Tasks to complete ::
1 - In the Spark Structured Streaming post, which tool moves the files onto Google Cloud Storage?
2 - Retype everything in the Spark Structured Streaming post from "Running Streaming Jobs" down to "complicated than that.".
══ Excerpt provided ══
You are viewing a plain text version of this content. The canonical link for it is here.

Posted to user@spark.apache.org by Mich Talebzadeh <mi...@gmail.com> on 2021/05/02 09:45:42 UTC

Re: Delivery Status Notification (Failure)

This message is in two parts

Hi,

I did some tests on these. The idea being running  Spark Structured
Streaming (SSS) on a collection of records since the last run of SSS and
shutdown SSS job.

Some parts of this approach has been described in the following databricks
blog

Running Streaming Jobs Once a Day For 10x Cost Savings
<https://databricks.com/blog/2017/05/22/running-streaming-jobs-day-10x-cost-savings.html>
However, real life is more complicated than that.

Let us look at a typical example as depicted in my lousy diagram attached

sources (trail files) --> Kafka --> Flume --> write to Cloud storage
(mounted locally) --> SSS --> BigQuery

What I have in here is a typical example of *trail files* produced by
source. This could be some CDC like Oracle Golden Gate sending
committed logs or anything that writes to files. We use Kafka to ingest
these files and we use Apache flume
<http://flume.apache.org/#:~:text=Welcome%20to%20Apache%20Flume%20%C2%B6%20Flume%20is%20a,reliability%20mechanisms%20and%20many%20failover%20and%20recovery%20mechanisms.>
to
move these files onto Google Cloud Storage (gs:// ) *mounted as a local
file system* in the edge node through Cloud Storage Fuse
<https://cloud.google.com/storage/docs/gcs-fuse>

The advantage of these storage types is that both on-premise and cloud
applications can take care of it.
═══
══ Information given ══
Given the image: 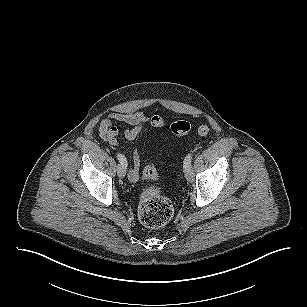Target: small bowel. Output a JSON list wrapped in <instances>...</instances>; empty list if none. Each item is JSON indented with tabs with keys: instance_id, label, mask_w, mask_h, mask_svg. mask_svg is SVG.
<instances>
[{
	"instance_id": "c3829d8e",
	"label": "small bowel",
	"mask_w": 307,
	"mask_h": 307,
	"mask_svg": "<svg viewBox=\"0 0 307 307\" xmlns=\"http://www.w3.org/2000/svg\"><path fill=\"white\" fill-rule=\"evenodd\" d=\"M149 123L154 128L165 126V120L160 115L148 116L143 112L134 113H112L105 118L99 126V135L102 140L113 147L119 145V124H125L129 127L124 129L123 135L127 140H134ZM141 156L139 150L133 152V167L128 171V179L137 181L139 178Z\"/></svg>"
}]
</instances>
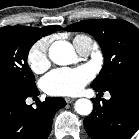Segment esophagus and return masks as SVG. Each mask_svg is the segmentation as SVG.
<instances>
[{"mask_svg":"<svg viewBox=\"0 0 139 139\" xmlns=\"http://www.w3.org/2000/svg\"><path fill=\"white\" fill-rule=\"evenodd\" d=\"M74 100H75L74 98H70V97H66V98H65V101H66L67 103H72Z\"/></svg>","mask_w":139,"mask_h":139,"instance_id":"esophagus-1","label":"esophagus"}]
</instances>
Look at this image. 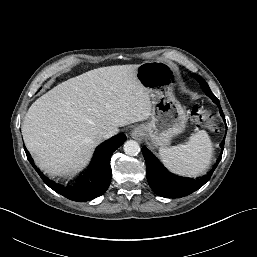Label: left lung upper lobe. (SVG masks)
Segmentation results:
<instances>
[{
	"instance_id": "5c2ea615",
	"label": "left lung upper lobe",
	"mask_w": 257,
	"mask_h": 257,
	"mask_svg": "<svg viewBox=\"0 0 257 257\" xmlns=\"http://www.w3.org/2000/svg\"><path fill=\"white\" fill-rule=\"evenodd\" d=\"M193 77L200 83V85L203 88V90L206 93V95H208L216 104L219 103V100L212 93V91L210 90L209 86L204 81V79L201 78L200 76L196 75V74H193Z\"/></svg>"
}]
</instances>
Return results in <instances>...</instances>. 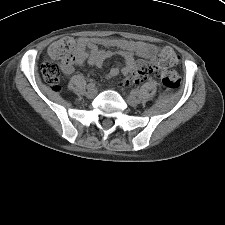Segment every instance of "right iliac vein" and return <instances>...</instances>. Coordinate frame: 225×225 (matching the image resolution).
I'll list each match as a JSON object with an SVG mask.
<instances>
[{"instance_id":"1","label":"right iliac vein","mask_w":225,"mask_h":225,"mask_svg":"<svg viewBox=\"0 0 225 225\" xmlns=\"http://www.w3.org/2000/svg\"><path fill=\"white\" fill-rule=\"evenodd\" d=\"M96 94H97V89L94 86V87H91L88 89L86 96H87V98L92 99L96 96Z\"/></svg>"}]
</instances>
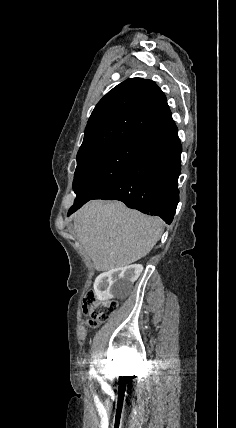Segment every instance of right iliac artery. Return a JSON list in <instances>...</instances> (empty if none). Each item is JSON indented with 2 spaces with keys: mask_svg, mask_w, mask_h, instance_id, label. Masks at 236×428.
Returning <instances> with one entry per match:
<instances>
[{
  "mask_svg": "<svg viewBox=\"0 0 236 428\" xmlns=\"http://www.w3.org/2000/svg\"><path fill=\"white\" fill-rule=\"evenodd\" d=\"M92 368L90 369V373H96L95 369L93 366H91Z\"/></svg>",
  "mask_w": 236,
  "mask_h": 428,
  "instance_id": "1",
  "label": "right iliac artery"
}]
</instances>
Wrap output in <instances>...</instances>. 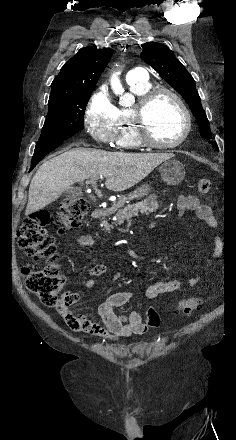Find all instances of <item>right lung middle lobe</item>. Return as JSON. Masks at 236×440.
<instances>
[{
	"mask_svg": "<svg viewBox=\"0 0 236 440\" xmlns=\"http://www.w3.org/2000/svg\"><path fill=\"white\" fill-rule=\"evenodd\" d=\"M90 94L48 103V114L38 142L69 138L84 128V112Z\"/></svg>",
	"mask_w": 236,
	"mask_h": 440,
	"instance_id": "right-lung-middle-lobe-1",
	"label": "right lung middle lobe"
}]
</instances>
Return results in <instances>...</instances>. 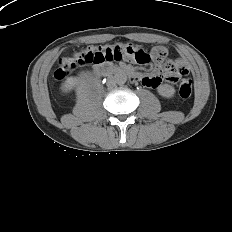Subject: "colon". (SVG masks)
Segmentation results:
<instances>
[{
	"label": "colon",
	"mask_w": 232,
	"mask_h": 232,
	"mask_svg": "<svg viewBox=\"0 0 232 232\" xmlns=\"http://www.w3.org/2000/svg\"><path fill=\"white\" fill-rule=\"evenodd\" d=\"M166 57L167 51L164 47H156L151 54L152 59L164 62L167 79L177 83L180 97L183 99L189 98L191 95V81L187 77V70L185 68H177L171 61H167ZM122 59L137 64H146L150 61V55L143 49H136L132 46L114 45L84 49L77 52L73 57L62 58L59 61L57 69L54 71V78L62 80L76 67Z\"/></svg>",
	"instance_id": "obj_1"
}]
</instances>
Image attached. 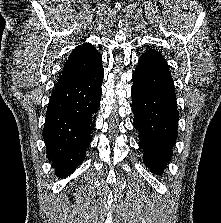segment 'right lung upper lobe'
<instances>
[{"mask_svg": "<svg viewBox=\"0 0 221 223\" xmlns=\"http://www.w3.org/2000/svg\"><path fill=\"white\" fill-rule=\"evenodd\" d=\"M101 63L102 57L93 45L87 43L76 47L66 61L56 87L82 79L102 65Z\"/></svg>", "mask_w": 221, "mask_h": 223, "instance_id": "cb5924a9", "label": "right lung upper lobe"}]
</instances>
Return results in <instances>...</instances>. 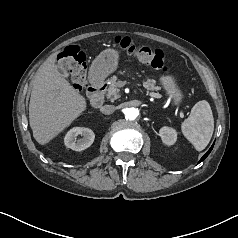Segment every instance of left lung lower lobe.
Returning a JSON list of instances; mask_svg holds the SVG:
<instances>
[{
    "instance_id": "0a47b994",
    "label": "left lung lower lobe",
    "mask_w": 238,
    "mask_h": 238,
    "mask_svg": "<svg viewBox=\"0 0 238 238\" xmlns=\"http://www.w3.org/2000/svg\"><path fill=\"white\" fill-rule=\"evenodd\" d=\"M212 148H213V145H212V147L209 149V151L201 158V160L199 161V163H200L201 161H203V160L209 155V153L211 152Z\"/></svg>"
}]
</instances>
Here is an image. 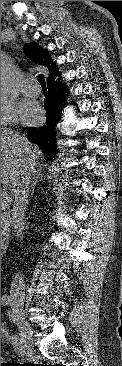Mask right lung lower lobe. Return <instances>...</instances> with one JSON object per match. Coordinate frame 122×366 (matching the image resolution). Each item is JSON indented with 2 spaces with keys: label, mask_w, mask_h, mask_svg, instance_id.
<instances>
[{
  "label": "right lung lower lobe",
  "mask_w": 122,
  "mask_h": 366,
  "mask_svg": "<svg viewBox=\"0 0 122 366\" xmlns=\"http://www.w3.org/2000/svg\"><path fill=\"white\" fill-rule=\"evenodd\" d=\"M48 97L44 101L46 109V124L40 128H28L27 135L32 142H36L49 161H52L58 152L56 145V125L60 120L63 101L66 92L63 85L58 82H48Z\"/></svg>",
  "instance_id": "right-lung-lower-lobe-1"
}]
</instances>
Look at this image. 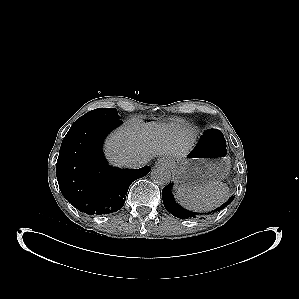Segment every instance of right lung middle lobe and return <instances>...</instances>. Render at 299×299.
<instances>
[{
	"label": "right lung middle lobe",
	"mask_w": 299,
	"mask_h": 299,
	"mask_svg": "<svg viewBox=\"0 0 299 299\" xmlns=\"http://www.w3.org/2000/svg\"><path fill=\"white\" fill-rule=\"evenodd\" d=\"M118 119L119 116L115 108H98L89 111L85 115L81 116L74 122V124L89 123V122H106V121H114Z\"/></svg>",
	"instance_id": "1"
}]
</instances>
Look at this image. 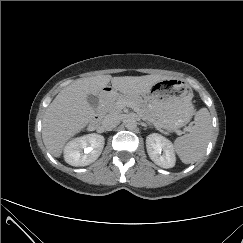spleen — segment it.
Instances as JSON below:
<instances>
[{
  "instance_id": "obj_1",
  "label": "spleen",
  "mask_w": 243,
  "mask_h": 243,
  "mask_svg": "<svg viewBox=\"0 0 243 243\" xmlns=\"http://www.w3.org/2000/svg\"><path fill=\"white\" fill-rule=\"evenodd\" d=\"M211 132L210 113L207 108H201L195 114L190 132L174 141V150L183 163H193L205 154Z\"/></svg>"
}]
</instances>
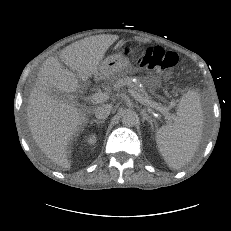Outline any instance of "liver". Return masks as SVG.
Listing matches in <instances>:
<instances>
[{"mask_svg":"<svg viewBox=\"0 0 231 231\" xmlns=\"http://www.w3.org/2000/svg\"><path fill=\"white\" fill-rule=\"evenodd\" d=\"M118 39L110 34L90 36L65 47L59 58H47L30 93L27 118L32 137L46 157L64 169L71 168L69 145L87 122V112L55 97L51 89L78 91L79 81L88 82L97 75L106 51ZM63 63L72 71L64 69Z\"/></svg>","mask_w":231,"mask_h":231,"instance_id":"6515ba94","label":"liver"}]
</instances>
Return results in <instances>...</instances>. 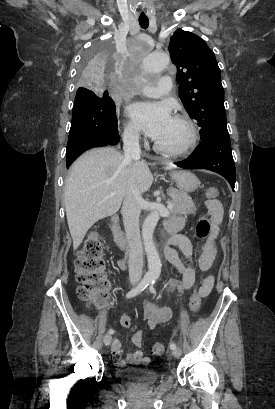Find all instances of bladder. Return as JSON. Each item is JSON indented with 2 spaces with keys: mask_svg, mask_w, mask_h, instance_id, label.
Instances as JSON below:
<instances>
[{
  "mask_svg": "<svg viewBox=\"0 0 275 409\" xmlns=\"http://www.w3.org/2000/svg\"><path fill=\"white\" fill-rule=\"evenodd\" d=\"M118 382H132L136 386H154L161 380V375L150 368H118Z\"/></svg>",
  "mask_w": 275,
  "mask_h": 409,
  "instance_id": "bladder-1",
  "label": "bladder"
}]
</instances>
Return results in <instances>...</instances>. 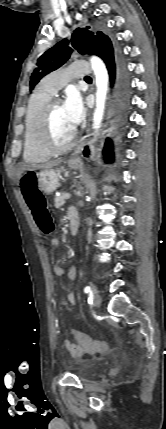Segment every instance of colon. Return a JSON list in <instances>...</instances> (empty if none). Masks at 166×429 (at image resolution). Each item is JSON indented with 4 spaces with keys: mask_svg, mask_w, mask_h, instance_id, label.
I'll return each mask as SVG.
<instances>
[{
    "mask_svg": "<svg viewBox=\"0 0 166 429\" xmlns=\"http://www.w3.org/2000/svg\"><path fill=\"white\" fill-rule=\"evenodd\" d=\"M21 191L39 229L46 235L50 234L54 229V224L47 208L46 199L38 188L37 175L33 170L27 171L22 176ZM71 333L77 344L88 352L103 353L109 349V345L105 341L91 339L74 329Z\"/></svg>",
    "mask_w": 166,
    "mask_h": 429,
    "instance_id": "obj_1",
    "label": "colon"
}]
</instances>
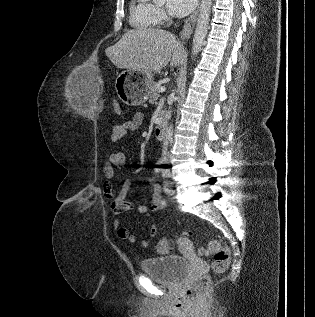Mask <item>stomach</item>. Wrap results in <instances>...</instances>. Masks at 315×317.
Wrapping results in <instances>:
<instances>
[{"mask_svg":"<svg viewBox=\"0 0 315 317\" xmlns=\"http://www.w3.org/2000/svg\"><path fill=\"white\" fill-rule=\"evenodd\" d=\"M153 84L152 73L126 69L117 76L115 89L124 104L139 106L147 101Z\"/></svg>","mask_w":315,"mask_h":317,"instance_id":"obj_1","label":"stomach"}]
</instances>
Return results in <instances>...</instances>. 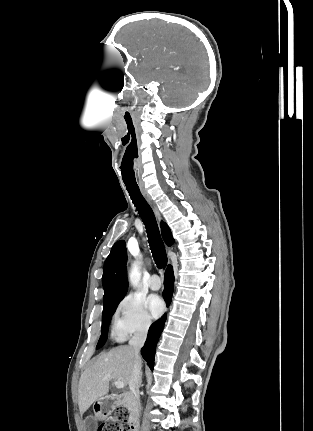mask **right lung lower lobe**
I'll use <instances>...</instances> for the list:
<instances>
[{
  "label": "right lung lower lobe",
  "mask_w": 313,
  "mask_h": 431,
  "mask_svg": "<svg viewBox=\"0 0 313 431\" xmlns=\"http://www.w3.org/2000/svg\"><path fill=\"white\" fill-rule=\"evenodd\" d=\"M164 286L165 288L163 291V297L168 306L171 302V297H172L173 287H174V274H173L172 266L170 265L168 266L165 272ZM165 321H166V315H163L161 319L157 320L151 325L145 345L141 349L142 357L146 360L150 369H153L154 367L155 350H156V346L160 338V335L163 331Z\"/></svg>",
  "instance_id": "98d812e1"
}]
</instances>
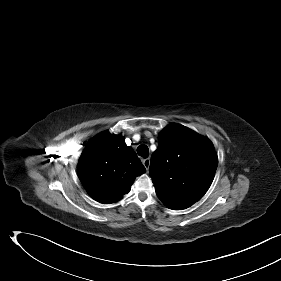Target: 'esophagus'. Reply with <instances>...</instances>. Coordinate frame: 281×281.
I'll return each mask as SVG.
<instances>
[{"instance_id": "1", "label": "esophagus", "mask_w": 281, "mask_h": 281, "mask_svg": "<svg viewBox=\"0 0 281 281\" xmlns=\"http://www.w3.org/2000/svg\"><path fill=\"white\" fill-rule=\"evenodd\" d=\"M142 163L144 165V167L146 168V170H149L150 167V158H146L142 160Z\"/></svg>"}]
</instances>
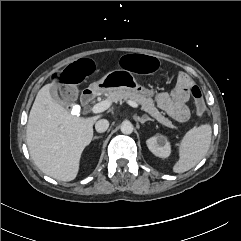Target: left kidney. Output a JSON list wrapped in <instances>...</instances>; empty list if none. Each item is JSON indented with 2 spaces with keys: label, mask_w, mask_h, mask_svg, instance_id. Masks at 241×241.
Here are the masks:
<instances>
[{
  "label": "left kidney",
  "mask_w": 241,
  "mask_h": 241,
  "mask_svg": "<svg viewBox=\"0 0 241 241\" xmlns=\"http://www.w3.org/2000/svg\"><path fill=\"white\" fill-rule=\"evenodd\" d=\"M148 149L161 158H167L171 153L170 143L163 135H157L147 140Z\"/></svg>",
  "instance_id": "5707ae66"
}]
</instances>
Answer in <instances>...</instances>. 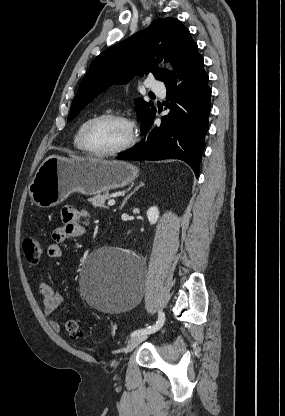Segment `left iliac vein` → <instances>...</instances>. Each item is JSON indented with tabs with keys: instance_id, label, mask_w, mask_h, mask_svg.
Wrapping results in <instances>:
<instances>
[{
	"instance_id": "obj_1",
	"label": "left iliac vein",
	"mask_w": 285,
	"mask_h": 416,
	"mask_svg": "<svg viewBox=\"0 0 285 416\" xmlns=\"http://www.w3.org/2000/svg\"><path fill=\"white\" fill-rule=\"evenodd\" d=\"M158 329V328H157ZM156 329V330H157ZM150 334V333H148ZM147 338V334H140L133 336L127 344V351L133 350L136 346H138L140 343H142Z\"/></svg>"
}]
</instances>
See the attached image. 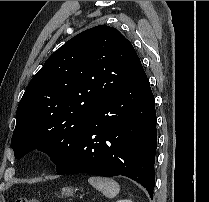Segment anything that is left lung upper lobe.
<instances>
[{
    "label": "left lung upper lobe",
    "instance_id": "5c2ea615",
    "mask_svg": "<svg viewBox=\"0 0 209 202\" xmlns=\"http://www.w3.org/2000/svg\"><path fill=\"white\" fill-rule=\"evenodd\" d=\"M143 72L129 40L100 25L67 41L34 75L18 105L15 158L38 149L60 169L84 132L88 114Z\"/></svg>",
    "mask_w": 209,
    "mask_h": 202
}]
</instances>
═══
Outputs by task ::
1 - Apache Flume

2 -
Running Streaming Jobs Once a Day For 10x Cost Savings
<https://databricks.com/blog/2017/05/22/running-streaming-jobs-day-10x-cost-savings.html>
However, real life is more complicated than that.